The software program is compiled exactly in the same way in both case:
g++ -D__USE_XOPEN2K8 -I/$(XILINX_XRT)/include/ -I./src -O3 -Wall -fmessage-length=0 -std=c++11 ../src/host.cpp -L/$(XILINX_XRT)/lib/ -lxilinxopencl -lpthread -lrt -o host
The software program is linked with the XRT libraries which manages the specific requirements of each FPGA platform, allowing the source code to remain the same for U200 and F1.
See here for more details about building the host program for the Vitis flow.
When building the FPGA binary only a few options need to be changed when retargeting from U200 and F1 instances. These options are contained in a specific file (called options.cfg in our example) and which is passed to the Vitis v++ compiler with the --config
command line option.
Here is a side-by-side view of the both options.cfg files:
Contents of options.cfg for Alveo U200 | Contents of options.cfg for AWS F1 |
---|---|
platform=xilinx_u200_xdma_201830_2 [connectivity] sp=vadd_1.in1:DDR[1] sp=vadd_1.in2:DDR[1] sp=vadd_1.out:DDR[1] |
platform=xilinx_aws-vu9p-f1_shell-v04261818_201920_2 [connectivity] sp=vadd_1.in1:DDR[0] sp=vadd_1.in2:DDR[0] sp=vadd_1.out:DDR[0] |
The platform option specifies which acceleration platform is targeted for the build.
The sp
option is used to specify the assignment of kernel interfaces to DDR interfaces. The original U200 design is connecting the kernel interfaces to DDR[1] which is located in the shell. Keeping the same settings would produce a working design on F1 instances, but in order to produce exactly the same configuration and target the DDR interface located in the F1 shell, the sp
options are modified to use DDR[0].
Putting all the platform specific options in a dedicated file allows the v++ build commands remain strictly identical:
// Step 1: compile the kernel from source code
v++ -c -g -t hw -R 1 -k vadd --profile_kernel data:all:all:all --profile_kernel stall:all:all:all --save-temps --temp_dir ./temp_dir --report_dir ./report_dir --log_dir ./log_dir --config ./options.cfg -I../src ../src/vadd.cpp -o ./vadd.hw.xo
// Step 2: link the compiled kernel with the shell and produce the FPGA binary
v++ -l -g -t hw -R 1 --profile_kernel data:all:all:all --profile_kernel stall:all:all:all --temp_dir ./temp_dir --report_dir ./report_dir --log_dir ./log_dir --config ./options.cfg -I../src vadd.hw.xo -o add.hw.xclbin
See here for more information about the v++ command line options and configuration files.

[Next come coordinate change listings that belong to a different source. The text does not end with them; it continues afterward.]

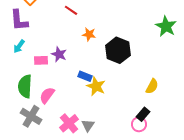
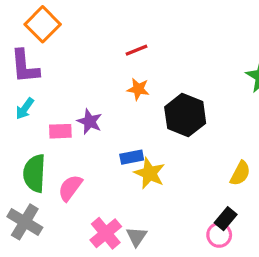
red line: (71, 10) -> (137, 50), moved, turned -56
blue rectangle: (85, 76) -> (132, 157), turned -32
gray cross: (31, 116) -> (25, 222), moved

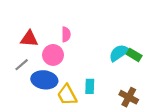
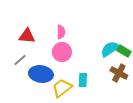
pink circle: (53, 55) -> (62, 52), moved
yellow trapezoid: (67, 95) -> (62, 88), turned 80
brown cross: (129, 97) -> (119, 73), moved

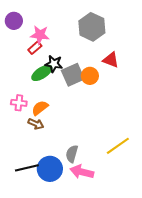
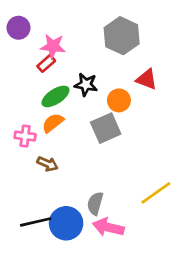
black star: (54, 64) -> (86, 85), moved
gray square: (73, 75) -> (106, 128), moved
orange semicircle: (40, 108) -> (53, 123), moved

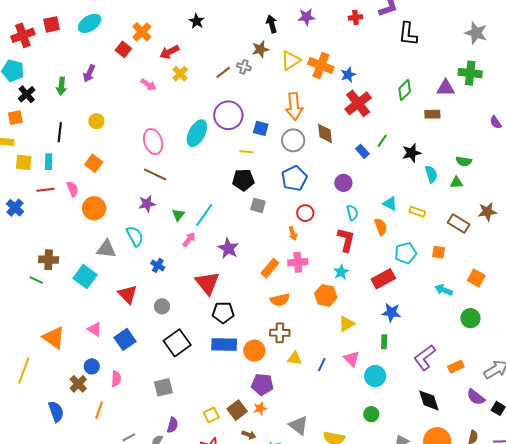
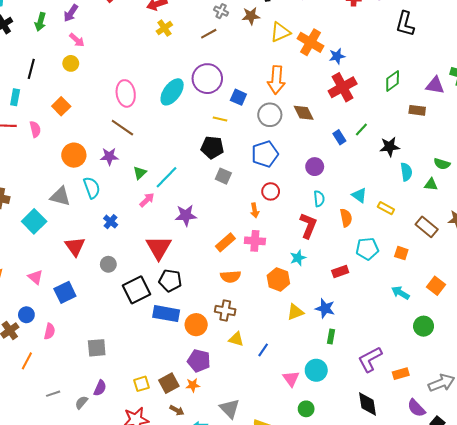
gray cross: (244, 67) -> (221, 11), moved
pink arrow: (148, 85) -> (77, 40), moved
brown diamond: (325, 133) -> (304, 113), turned -30
orange circle: (94, 208) -> (74, 155), moved
purple star: (228, 248) -> (186, 215), turned 30
red rectangle: (383, 279) -> (340, 272), size x0.7
blue star: (391, 313) -> (325, 308), moved
black square: (177, 343) -> (137, 290), moved
pink triangle: (352, 359) -> (291, 379), moved

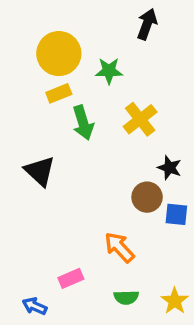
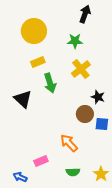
green star: (109, 71) -> (75, 41), moved
yellow rectangle: (59, 93) -> (38, 62), moved
green arrow: (83, 123) -> (50, 83), moved

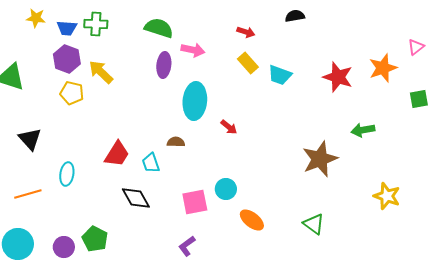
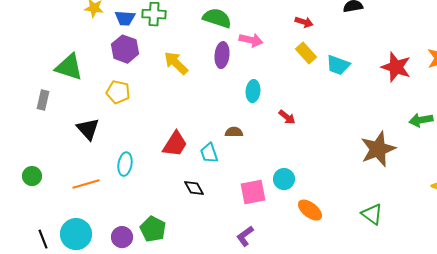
yellow arrow: (101, 72) -> (176, 63), moved
yellow pentagon: (72, 93) -> (118, 92), moved
cyan ellipse: (195, 101) -> (253, 91), size x0.6
black diamond: (136, 198) -> (194, 188), size x0.7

Once you have compiled the host program and the FPGA binary, you are ready to execute the FPGA-accelerated application on a server equipped with an Alveo U200 acceleration card.

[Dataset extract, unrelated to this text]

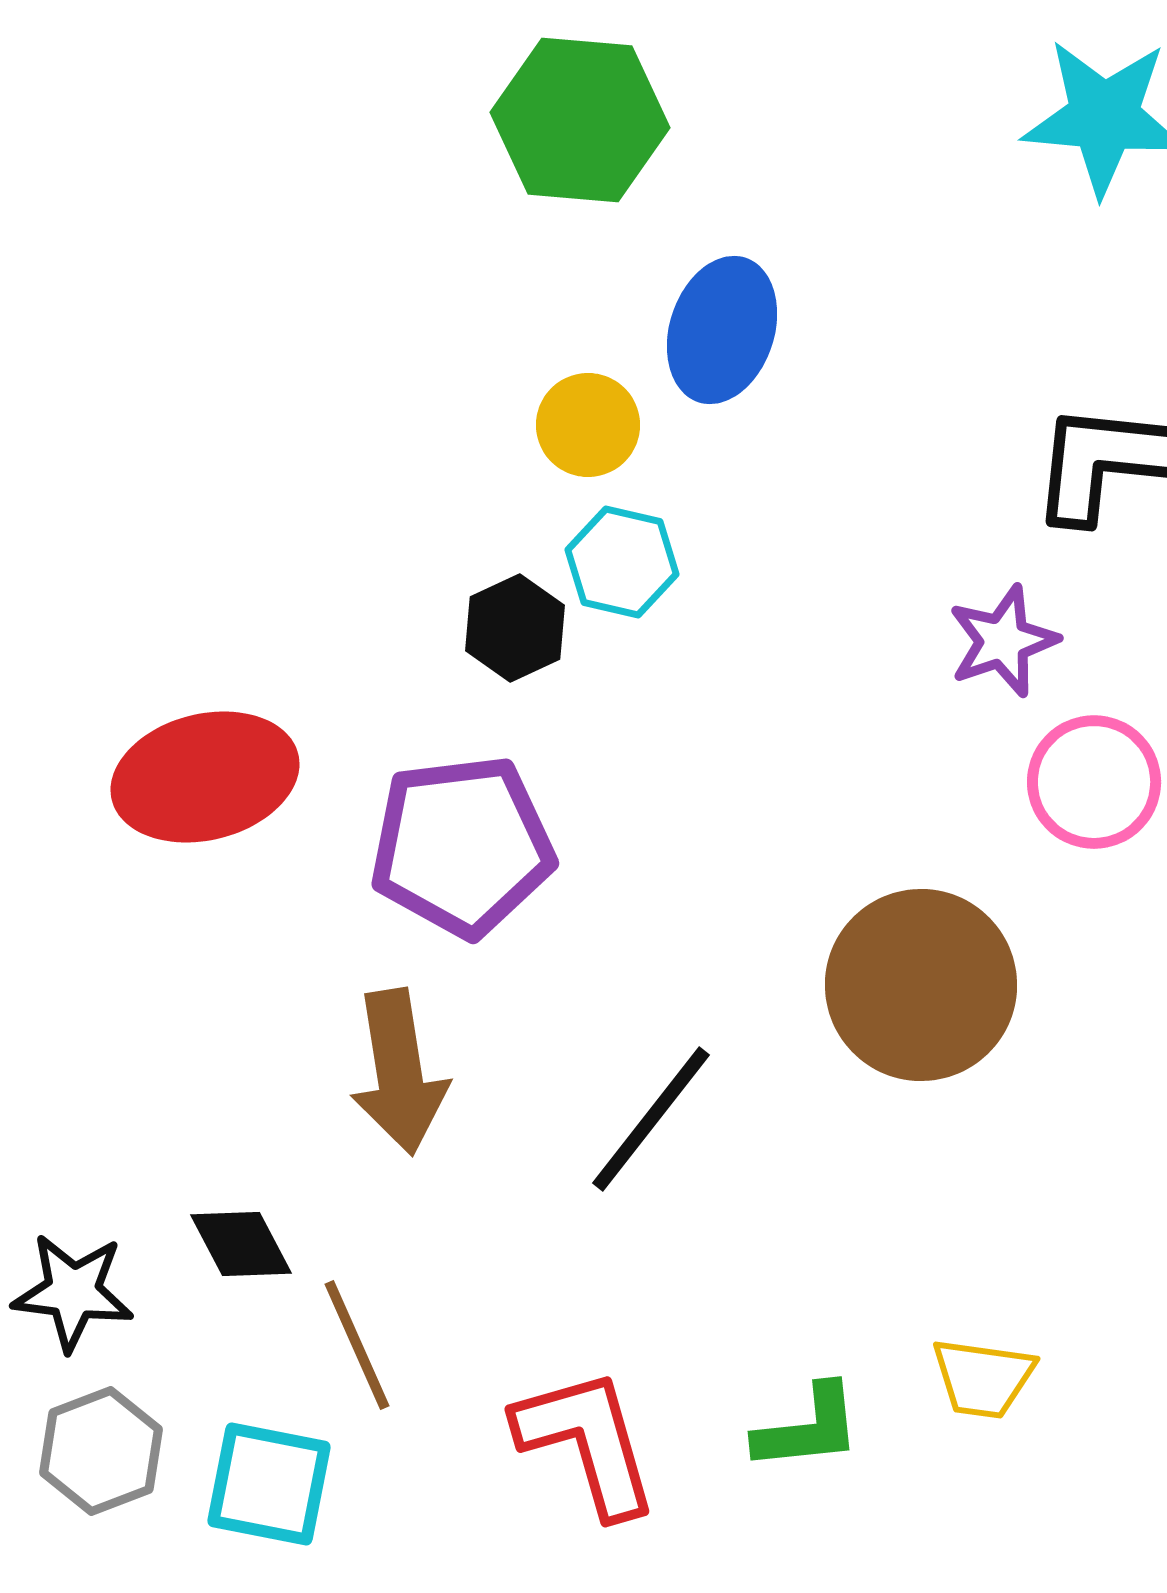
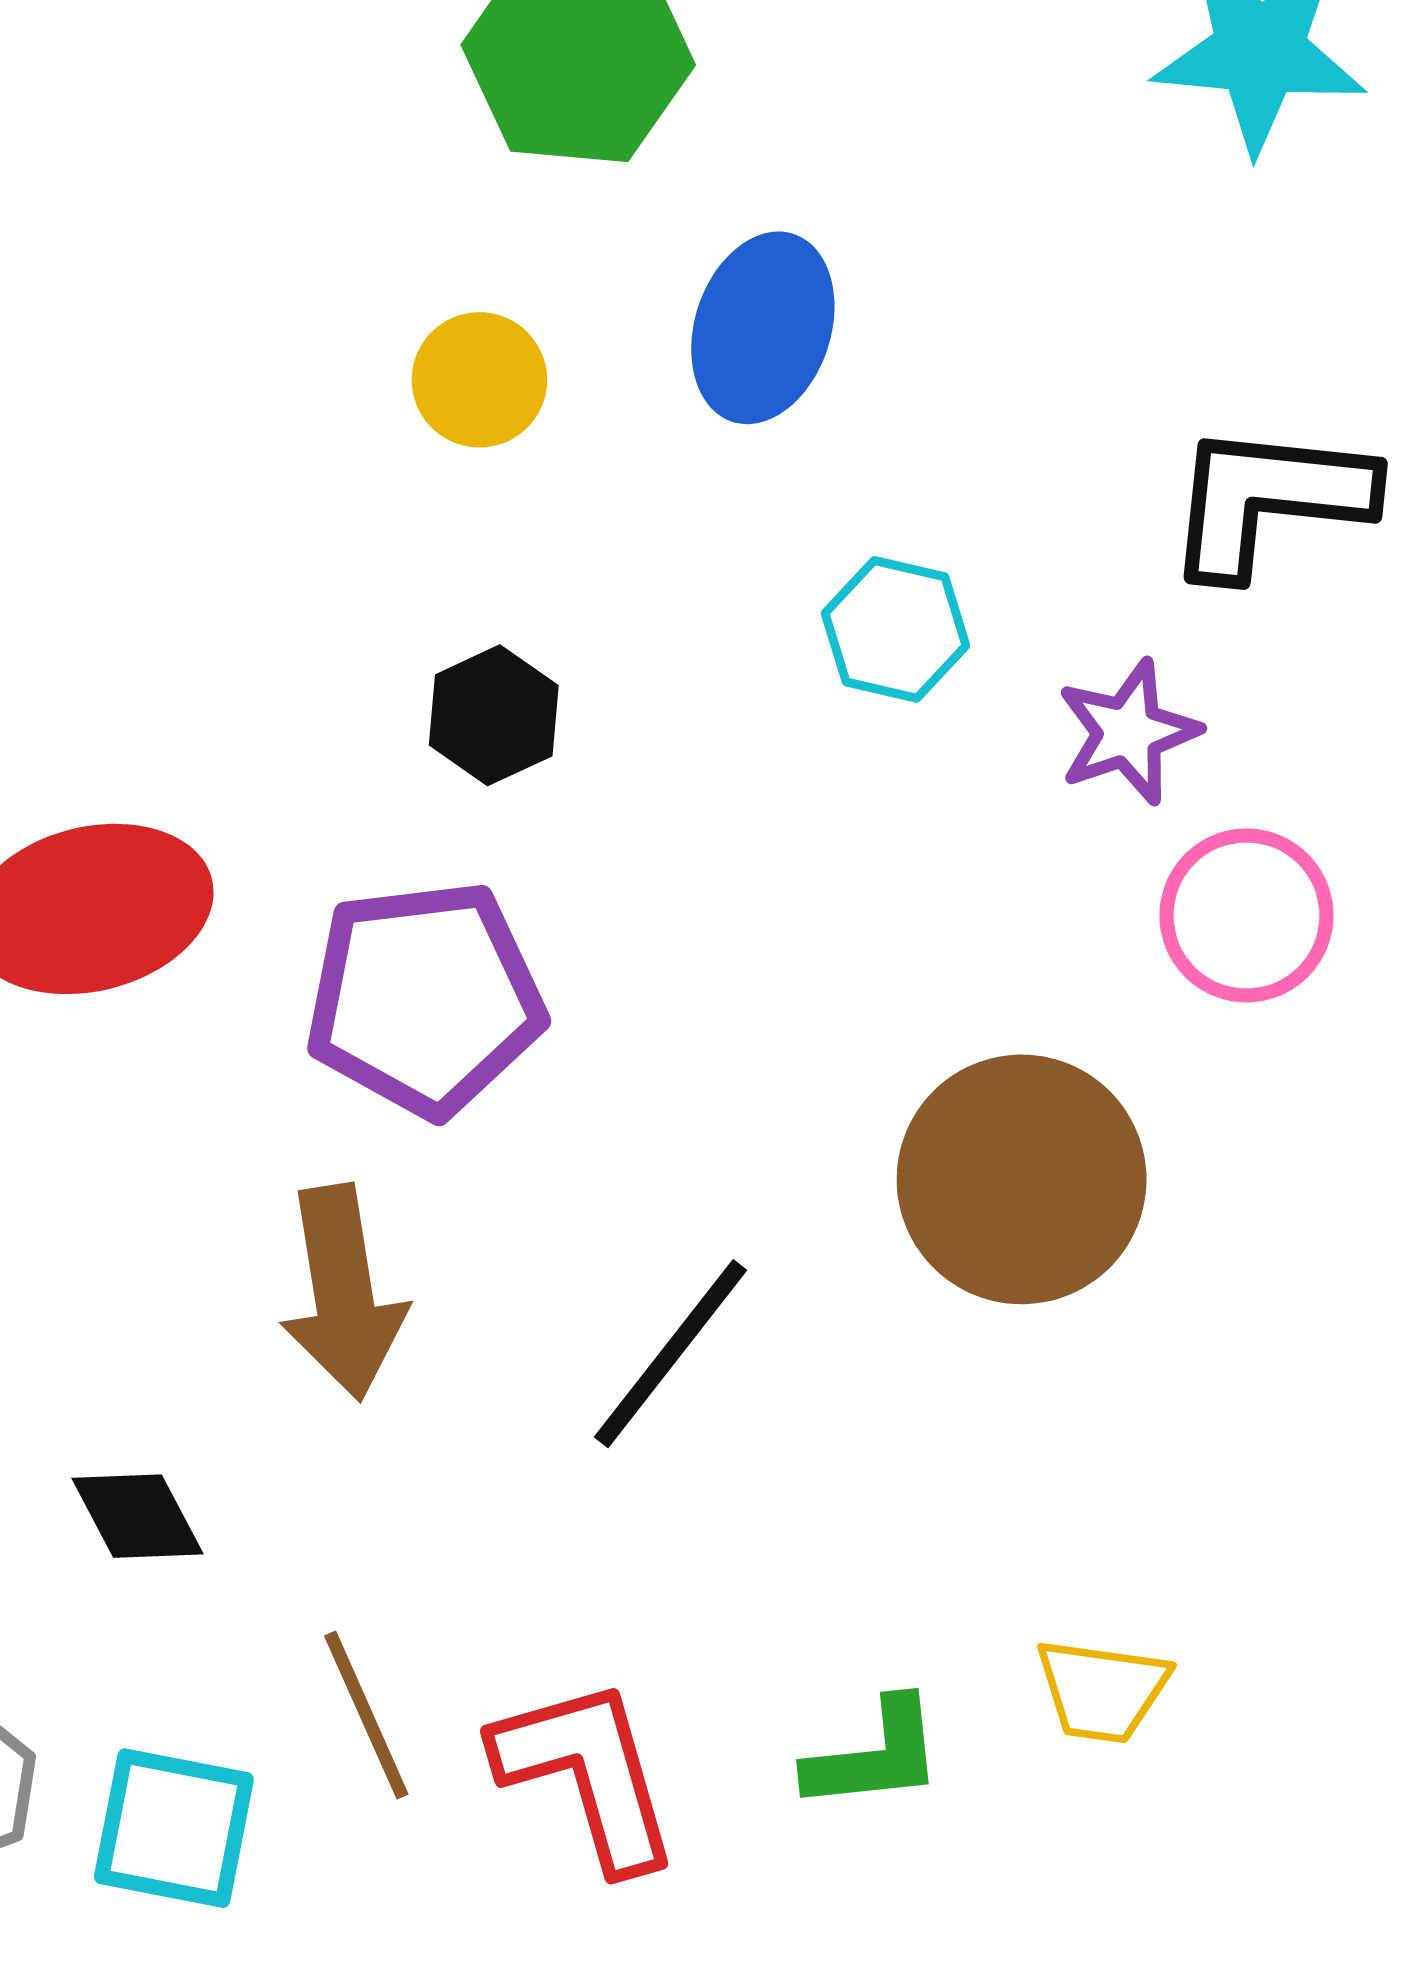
yellow circle: (588, 425) -> (479, 380), moved
cyan hexagon: (622, 562) -> (895, 629), moved
brown line: (357, 1345) -> (366, 1715), moved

When targeting F1 instances, you need to go through the additional step of creating an Amazon FPGA Image (AFI). This is done with the create_vitis_afi.sh
command provided by AWS. This command reads in the FPGA binary generated by the v++ linker and requires information about the user’s AWS S3 bucket.

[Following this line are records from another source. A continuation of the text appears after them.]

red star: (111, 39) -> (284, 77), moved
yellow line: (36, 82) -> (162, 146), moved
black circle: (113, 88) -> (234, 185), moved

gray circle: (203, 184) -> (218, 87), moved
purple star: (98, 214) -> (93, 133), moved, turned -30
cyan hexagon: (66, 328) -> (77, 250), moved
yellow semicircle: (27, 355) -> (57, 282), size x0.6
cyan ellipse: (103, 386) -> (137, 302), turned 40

In this example, the command looks as follows:
$AWS_FPGA_REPO_DIR/Vitis/tools/create_vitis_afi.sh -xclbin=./vadd.xclbin -o=./vadd -s3_bucket=<bucket-name> -s3_dcp_key=f1-dcp-folder -s3_logs_key=f1-logs
For more details about the create_vitis_afi.sh
command, you can consult the AWS documentation here.
Because Vitis provides platform-independent APIs and interfaces to the developer, the process of migrating applications across similar FPGA acceleration cards is greatly facilitated.
The following summarizes the main requirements and techniques involved in migrating from Alveo U200 to F1 instances and can be used as a checklist to help along the process.
- Update the --platform option in the Vitis compilation script – more details here
- Create an Amazon FPGA Image (AFI) from the FPGA binary (.xclbin) generated by Vitis – more details here
- Use the --sp option to specify the assignment of kernel interfaces to DDR banks – more details here
- Use the XCL_MEM_TOPOLOGY flag in the host source code – more details here
- Use the --frequency option to override the default clock frequency defined on the hardware platform– more details here
- Use the –slr option to map kernels to specific SLRs in the device in order to help with timing closure – more details here
- Apply advanced Vivado options to optimize implementation results - more details here and here.